Logan choked. “What the fuck, Arlo? I’m not—”
“Just teasing.” Arlo looked so damn pleased with himself. “From what I’ve overheard, she’s weird about dating because she hasn’t decided if she’s staying or not.”
Panic shot through my body. “Not staying? Where would she be going?”
“She’s been accepted to half a dozen law schools all around the country.
I can see how it would be hard to turn down Harvard or Yale.
We’re pretty sure we can convince her that UCLA is the best choice, but she wants to keep her options open.
She can go wherever she wants, obviously, but Meadow would miss her, and while she might be a pain in my ass right now, I know I would miss her too. ”
Law school was intense. Getting accepted was a huge accomplishment, let alone to multiple schools of that caliber.
That meant she was wicked smart and had a work ethic that would make most people cower.
Someone like her could put Parker in his place when he needed it, and I didn’t give a shit how often he said he wanted a docile sweetheart, he’d be tired of that inside a month.
Clover was an omega who needed a safe space more so than one who provided one to others.
I could be wrong about that, but everything I had learned about her told me it was true.
How was I supposed to stomach the idea of her moving away? Who would ever compare?
“All those schools were okay with her not starting right away?”
“Sure seems like it,” Arlo said with a shrug. “I haven’t really asked about the details, but I can only assume they understand that someone like Clover doesn’t come around too often.”
I never thought I would have so much in common with an educational institution, but I was already coming to that same understanding.
We all wanted Clover. The problem was that she didn’t seem to want us, beyond what we had already given her.

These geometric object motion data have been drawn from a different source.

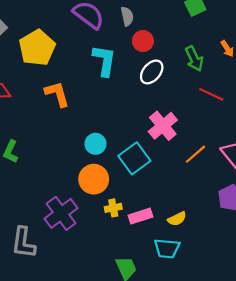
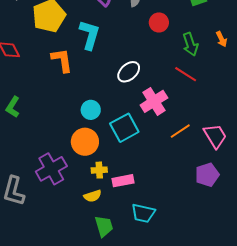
red circle: (143, 41) -> (159, 22), moved
cyan L-shape: (104, 60) -> (90, 35), moved
white ellipse: (152, 72) -> (129, 72), moved
red line: (211, 94) -> (186, 74), moved
yellow semicircle: (177, 219) -> (93, 196), moved

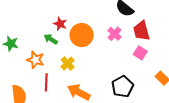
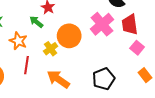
pink cross: (115, 34) -> (102, 24), size x1.6
orange circle: (82, 35) -> (69, 36), moved
pink square: (140, 53) -> (137, 48), moved

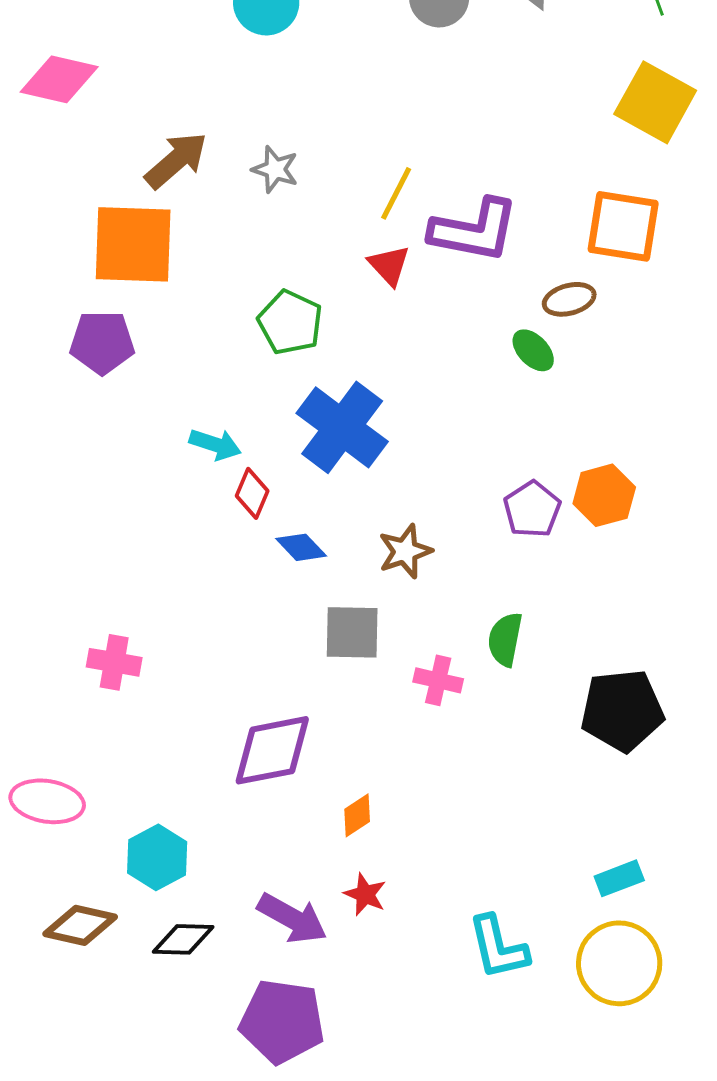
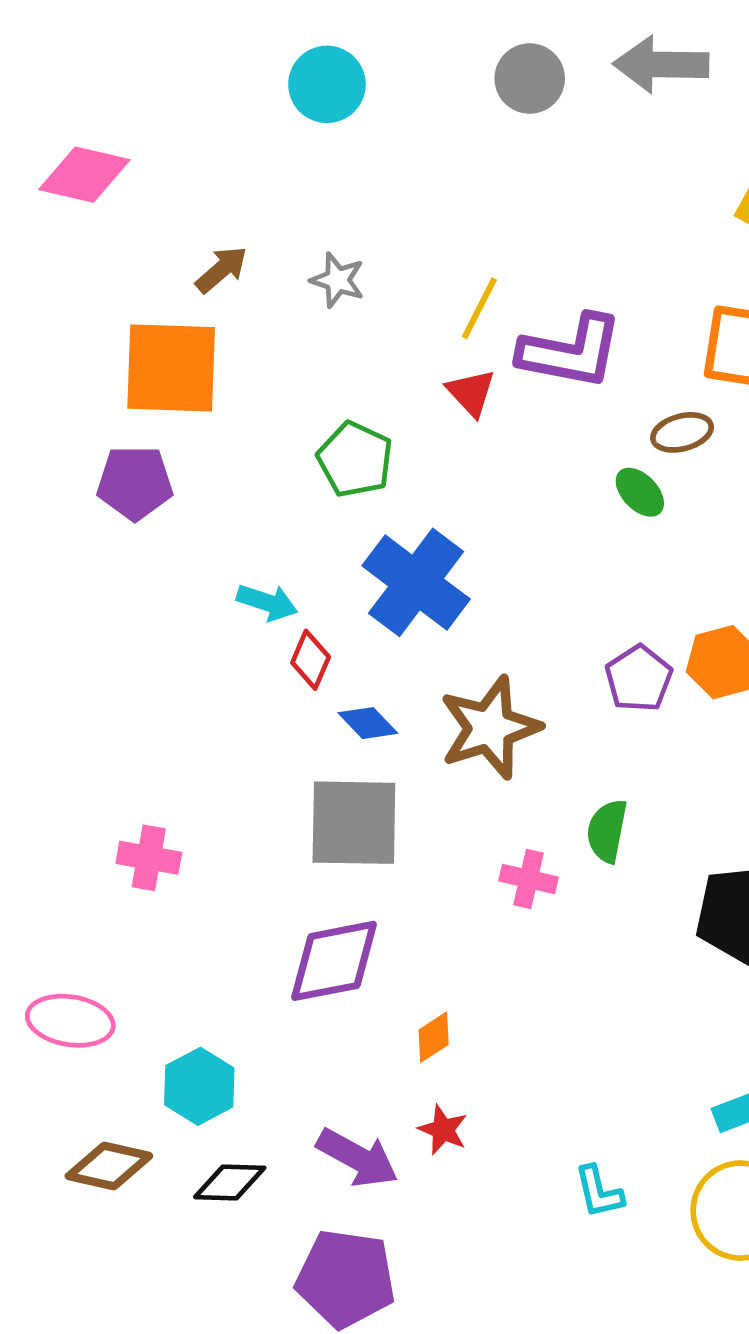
brown arrow: (176, 160) -> (221, 270), size x0.7
brown star: (405, 551) -> (490, 728), size x1.6
gray square: (352, 632) -> (354, 823), moved, size x1.4
cyan L-shape: (498, 947) -> (599, 1192), size x0.7

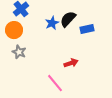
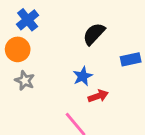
blue star: (52, 23) -> (83, 76), moved
blue rectangle: (87, 29) -> (131, 59), moved

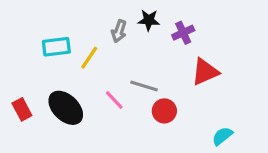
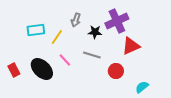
black star: (149, 20) -> (95, 32), moved
purple cross: (183, 33) -> (117, 21), size x1.6
pink line: (114, 100) -> (65, 60), moved
red circle: (164, 111) -> (116, 71), moved

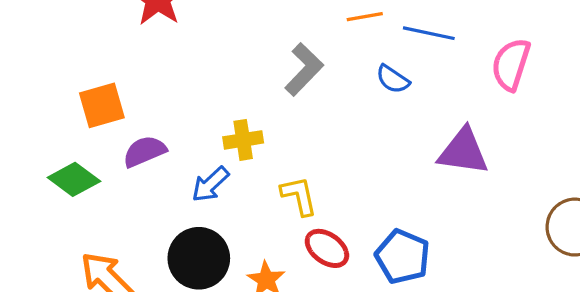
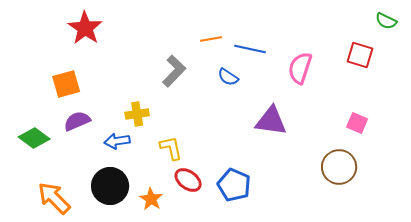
orange square: (102, 105) -> (66, 84), moved
blue arrow: (210, 184) -> (117, 141), turned 35

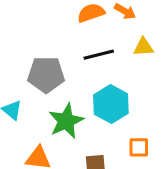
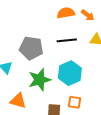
orange square: (139, 147) -> (75, 102), moved

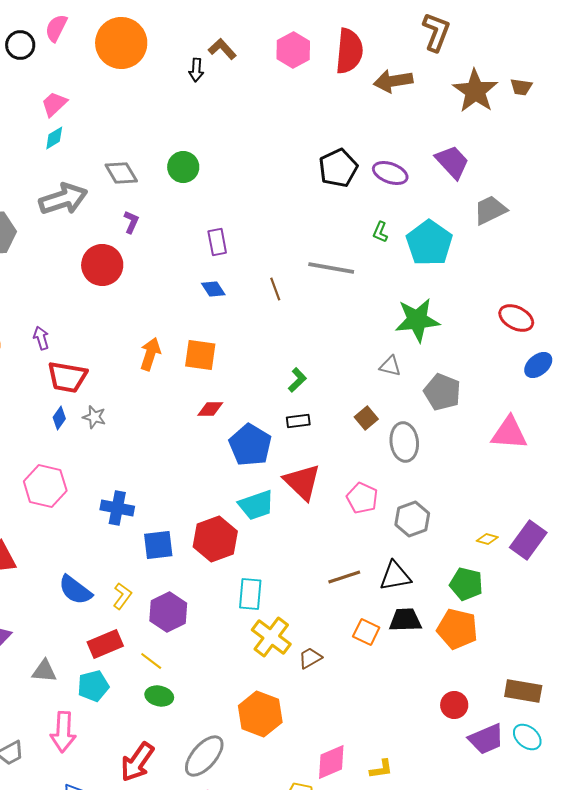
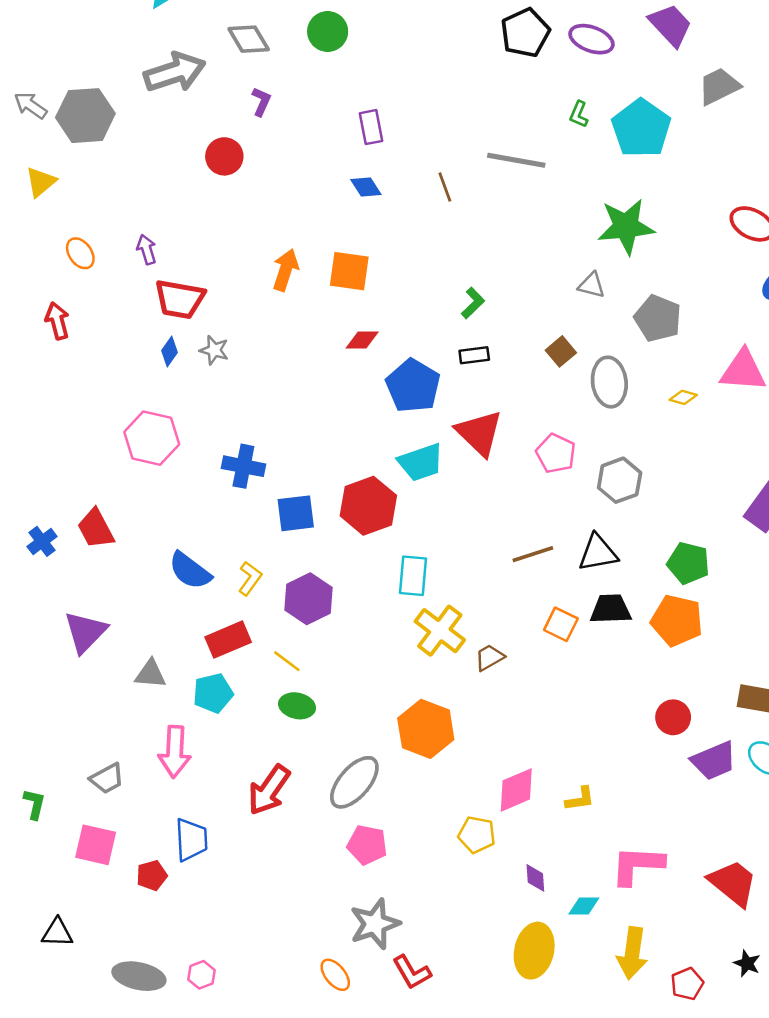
red circle: (102, 265) -> (224, 156), size x0.7
yellow diamond: (487, 539) -> (683, 397), moved

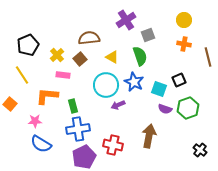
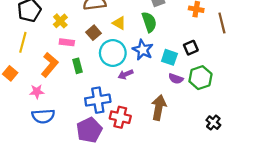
brown square: (80, 59) -> (94, 33), moved
yellow line: (22, 75) -> (23, 42), turned 48
orange L-shape: (47, 96) -> (50, 65), turned 125
green rectangle: (73, 106) -> (77, 66), moved
blue cross: (78, 129) -> (98, 100), moved
blue semicircle: (41, 144) -> (43, 116), turned -35

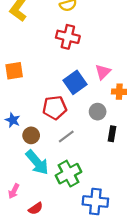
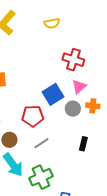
red cross: (68, 37) -> (73, 60), moved
gray circle: (98, 112) -> (73, 109), moved

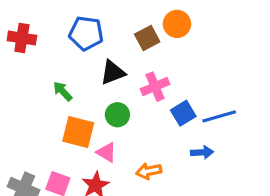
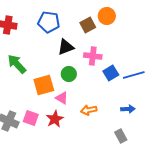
pink cross: (155, 87) -> (93, 56), turned 30
green arrow: (63, 91) -> (17, 64), moved, size x1.5
orange square: (78, 132) -> (44, 85), turned -30
blue arrow: (202, 152) -> (128, 109), moved

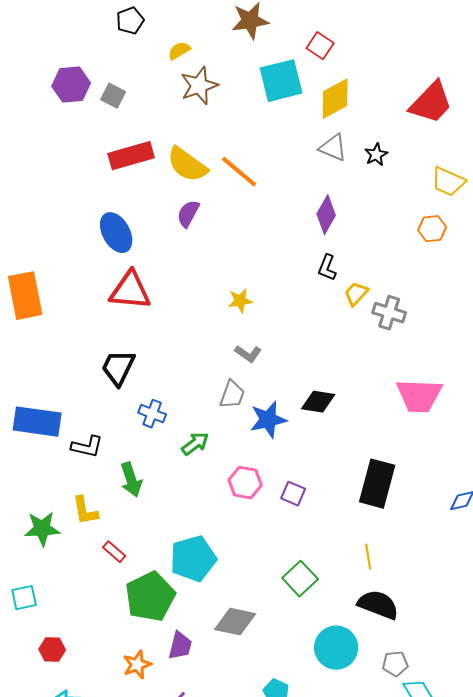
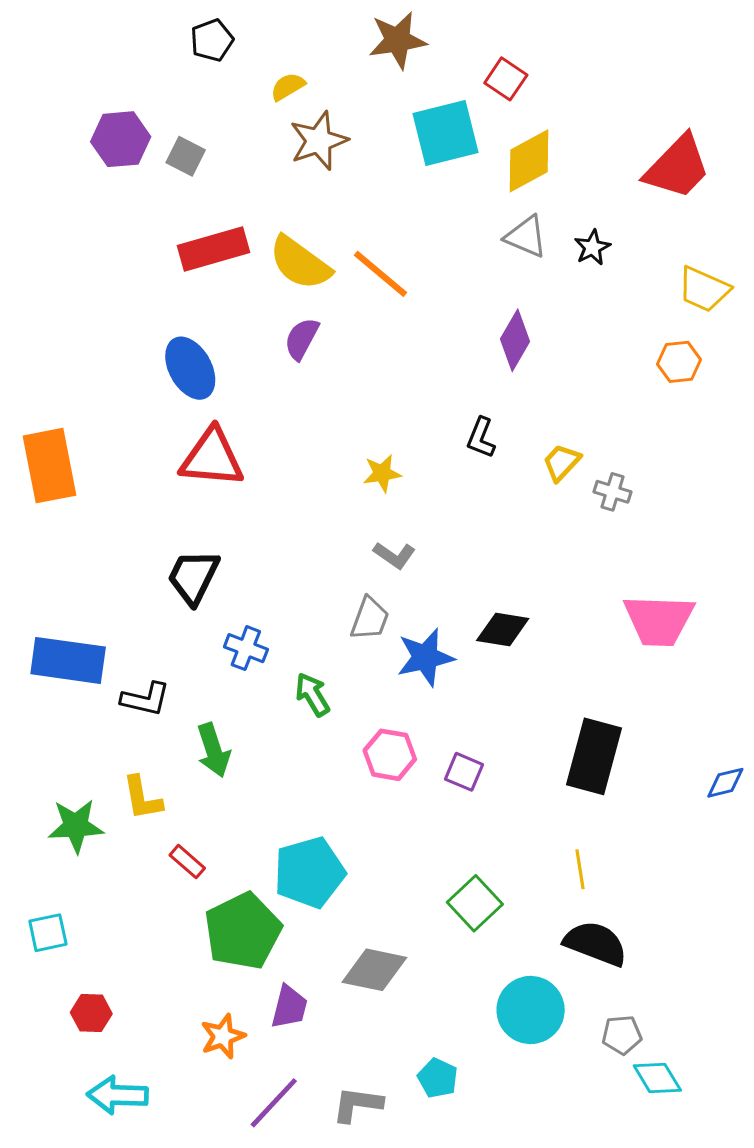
black L-shape: (327, 268) -> (481, 438), moved
gray cross: (389, 313) -> (613, 492), size x0.7
green arrow: (195, 444) -> (312, 694), turned -84

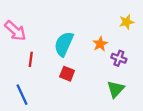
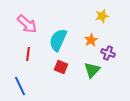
yellow star: (127, 22) -> (102, 16), moved
pink arrow: (15, 31) -> (27, 24), moved
green triangle: (116, 89) -> (92, 70), moved

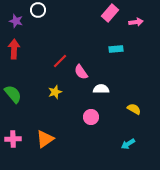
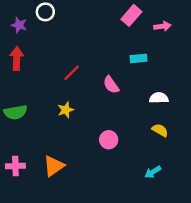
pink semicircle: (81, 72) -> (111, 85), moved
white semicircle: (101, 89) -> (159, 98), moved
green semicircle: (13, 94) -> (15, 112), turned 120

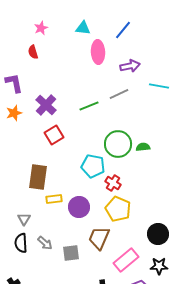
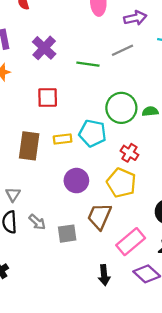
purple cross: (46, 105) -> (44, 48), moved
green line: (89, 106) -> (88, 64), turned 30
red square: (54, 135) -> (48, 98), turned 30
red cross: (113, 183) -> (129, 153), moved
yellow rectangle: (54, 199) -> (63, 139), moved

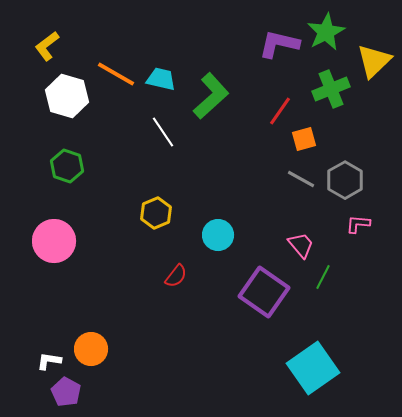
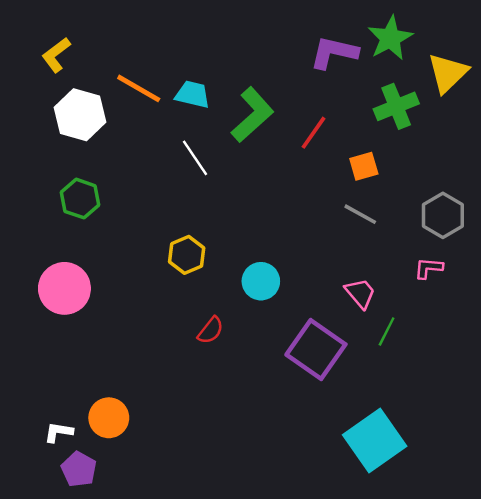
red line: (280, 111) -> (314, 133), moved
gray hexagon: (345, 180) -> (443, 215), moved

We wouldn’t have long to convince her we were worth it, and this new information from Arlo lit a fire under my ass.
It was already spring, and come autumn, Clover could be out of reach. I caught Logan’s eye and his subtle nod. A silent agreement, then.
We couldn’t let her leave without showing her what a life with us could be like. The ball might be in her court, but the game was fucking on.